Overview
Coumeenoole is one of the most dramatic beaches on the Dingle Peninsula, and the best of it is the approach: green hills drop steeply to a cove of golden sand walled in by sheer cliffs, with the Blasket Islands out on the horizon. Plenty of people pull in, take the view from the hillside above, and never go down to the sand at all – and that’s a perfectly good visit. It sits right on the Slea Head Drive in County Kerry, free to visit and open at any hour.
One thing to be clear about before anything else: do not swim here. The bay takes the full Atlantic swell and the currents are strong, and source after source says the same. Come to look, to walk and to photograph, not to get in the water.
Film heritage
The beach (Irish: Com Dhíneol) sits in the civil parish of Dunquin; its townlands of Coumeenoole North and South had no occupied houses in the 2011 census, which tells you how empty this western edge of the peninsula is. Its fame is cinematic: David Lean shot scenes for the Oscar-winning Ryan’s Daughter (1970) here, and a stone near the car park marks the connection. The setting is exactly the kind of windswept, cliff-backed strand the film traded on.
The beach and the views
This is a small beach, and the tide changes it completely – at low water the sand opens right out, while a high tide can push you back to the cliff base, so it’s worth a glance at a tide table before you come. From the sand the view runs out to the Blasket Islands and along the jagged line of Slea Head.
For a longer leg-stretch, a short, grassy, moderately steep climb leads up to Dunmore Head, the most westerly point of mainland Ireland, where there’s an ogham stone and an even bigger sweep of Atlantic. The full Dunmore Head loop from the lighthouse takes two to three hours and is usually quieter than the beach itself.
Practical information
Coumeenoole is a raw site with almost no infrastructure, so come prepared.
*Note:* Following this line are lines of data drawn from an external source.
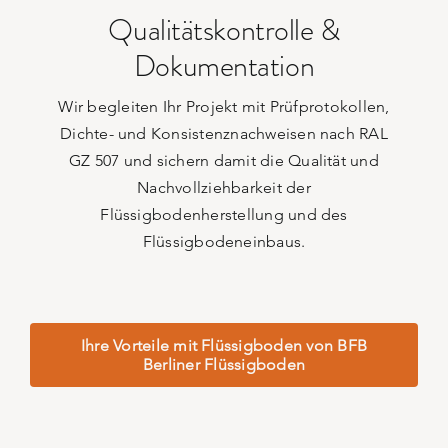
und eine lückenlose Dokumentation für Ihr
Qualitätskontrolle &
gewährleisten wir die fachgerechte Ausführung
Dokumentation
Konsistenznachweise gemäß RAL GZ 507. So
Prüfprotokolle sowie Dichte- und
Wir begleiten Ihr Projekt mit Prüfprotokollen,
Flüssigbodeneinbaus durch umfassende
Dichte- und Konsistenznachweisen nach RAL
Wir sichern die Qualität Ihres
GZ 507 und sichern damit die Qualität und
Dokumentation
Nachvollziehbarkeit der
Qualitätskontrolle &
Flüssigbodenherstellung und des
Flüssigbodeneinbaus.
Ihre Vorteile mit Flüssigboden von BFB
Berliner Flüssigboden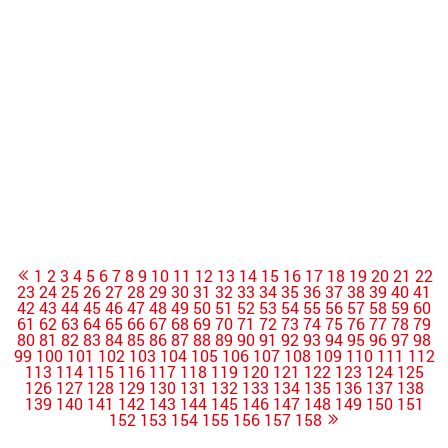
1
2
3
4
5
6
7
8
9
10
11
12
13
14
15
16
17
18
19
20
21
22
23
24
25
26
27
28
29
30
31
32
33
34
35
36
37
38
39
40
41
42
43
44
45
46
47
48
49
50
51
52
53
54
55
56
57
58
59
60
61
62
63
64
65
66
67
68
69
70
71
72
73
74
75
76
77
78
79
80
81
82
83
84
85
86
87
88
89
90
91
92
93
94
95
96
97
98
99
100
101
102
103
104
105
106
107
108
109
110
111
112
113
114
115
116
117
118
119
120
121
122
123
124
125
126
127
128
129
130
131
132
133
134
135
136
137
138
139
140
141
142
143
144
145
146
147
148
149
150
151
152
153
154
155
156
157
158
- Parking: The car park is small – counts vary from about ten spaces to twenty-five – and it fills fast on summer afternoons. You can drive the steep lane down toward the beach, but it is no place for a large vehicle: sharp incline, nowhere to turn. Arrive early or be ready to move on.
- Facilities: None. No toilets, no power, no Wi-Fi. The nearest village is Dunquin, about 4 km away, with a small shop and café; Dingle town to the east has the full range of shops and restaurants.
- Accessibility: The steep path to the sand and the uneven cliff ground rule it out for wheelchairs and pushchairs.
- Dogs: Kerry beaches often carry seasonal dog restrictions in summer; check the notice board on arrival.
Getting there
Coumeenoole is on the R559 Slea Head Drive; the turn for the beach is easy to miss, so watch for the small sign. There’s no public transport to the site, so you’ll need a car or a tour. If you’re driving the loop clockwise, you’ll reach it before Dunquin Pier, five minutes further on.
The single best move is to come early in the day – the car park is tiny, the light is kindest on the sand in the morning, and you’ll have the hillside view to yourself before the tour traffic arrives. Keep well back from the cliff edges in any wind.